On the streets of Taiwan, you might find signboards that read 魯肉飯 instead of 滷肉飯. Though the first characters are read the same way, “lu”, the former, is an intentional typo to attract the attention of passersby and to stand out from every other establishment offering the same thing. This is a fascinating tradition that harks back to an earlier era. Braised pork rice is so ubiquitous that it is hardly ever listed on the menu, though it can most certainly be ordered anywhere. So ingrained is it to the food culture of Taiwan that the Braised Pork Rice Festival has been held every year since 2017 to share the delicacy with the rest of the world.

Taipei

Wang's Broth
Huaxi Street Night Market, Stall 153, 17-4 Huaxi Street, Wanhua District, Taipei
$ · Street Food

The signature at Wang’s Broth is the braised pork and mushroom with rice, which regulars have christened the "black gold" pork sauce. With the luscious sauce, rich with the fragrance of braised mushroom coating each pearl of rice and tender, juicy mushrooms, it is no wonder the establishment is a Huaxi Street stalwart.

Yi Jia Zi
79 Kangding Road, Wanhua District, 108 Taipei
$ · Small eats

Run by a father-and-son duo from Tainan, Yi Jia Zi brings the most authentic taste of the region to Taipei. Besides its signature roast pork rice, the humble braised pork rice is also a local favorite. Specialty rice sourced from South Taiwan is blanketed in the amber-coloured braised pork gravy and garnished with marinated cucumbers for a crowd-pulling delicacy.
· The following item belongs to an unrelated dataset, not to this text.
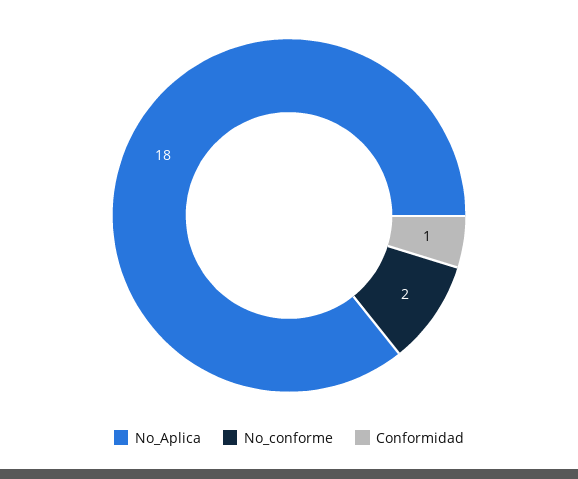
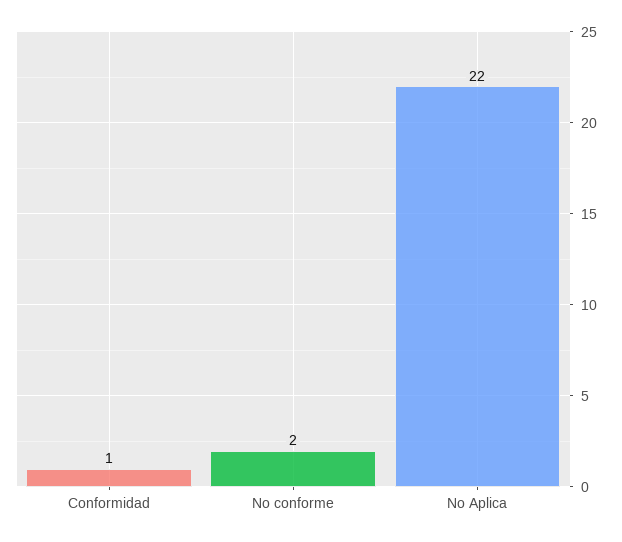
No_Aplica: 18 -> 22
MoonMoonFood (Qingdao East Road)
6-2 Qingdao East Road, Zhongzheng District, 100 Taipei
$$ · Taiwanese

Mealtimes see long lines at this stall for its signature herbal chicken stew, with customers always ordering a staple bowl of braised pork rice, then adding on a few other herb-infused braised dishes and nutritious chicken soup — a hearty meal that warms the stomach all year round.

Taichung

Fresh Fish Stock
75 Beitun Road, North District, Taichung
$ · Small eats

This stall offering a taste of Tainan is famous for its milkfish dishes. Must-orders for its Tainanese regulars include the milkfish soup, braised pork rice, and cold side dishes. The braised pork rice features three-layered pork belly, shredded and cooked into a gravy of bean paste, rock sugar, soy sauce, and spices. The pork is left to simmer overnight to develop its flavors and stewed for another hour before it is served — rich and aromatic — to hungry guests.

Fu Juang Yuan
203, Section 1, Meicun Road, West District, 403 Taichung
$ · Taiwanese

When on the hunt for braised pork rice, stalls offering braised pork trotters are also a good bet. Fu Juang Yuan keeps its amber-hued liquid gold on a simmer all day long at its storefront, filling the air with delicious smells. The braised pork rice features meat that is mixed with tender, perfectly cooked pork skin and trotter meat that has been stewed for three to four hours. It is best enjoyed with side orders of shredded bamboo shoots and fried bean curd.

Fu Din Wang (Central)
560, Section 1, Taiwan Boulevard, Central District, 400 Taichung
$ · Taiwanese

The proprietors at Fu Din Wang and Fu Juang Yuan may share the same culinary background, but their cooking techniques differ, with each having their own supporters. Garnished with spring onions, Fu Din Wang’s braised pork rice features an even blend of fat and lean meat, with the pork skin stewed until it disintegrates, imbuing the gravy with rich collagen that leaves a sticky kiss on the lips.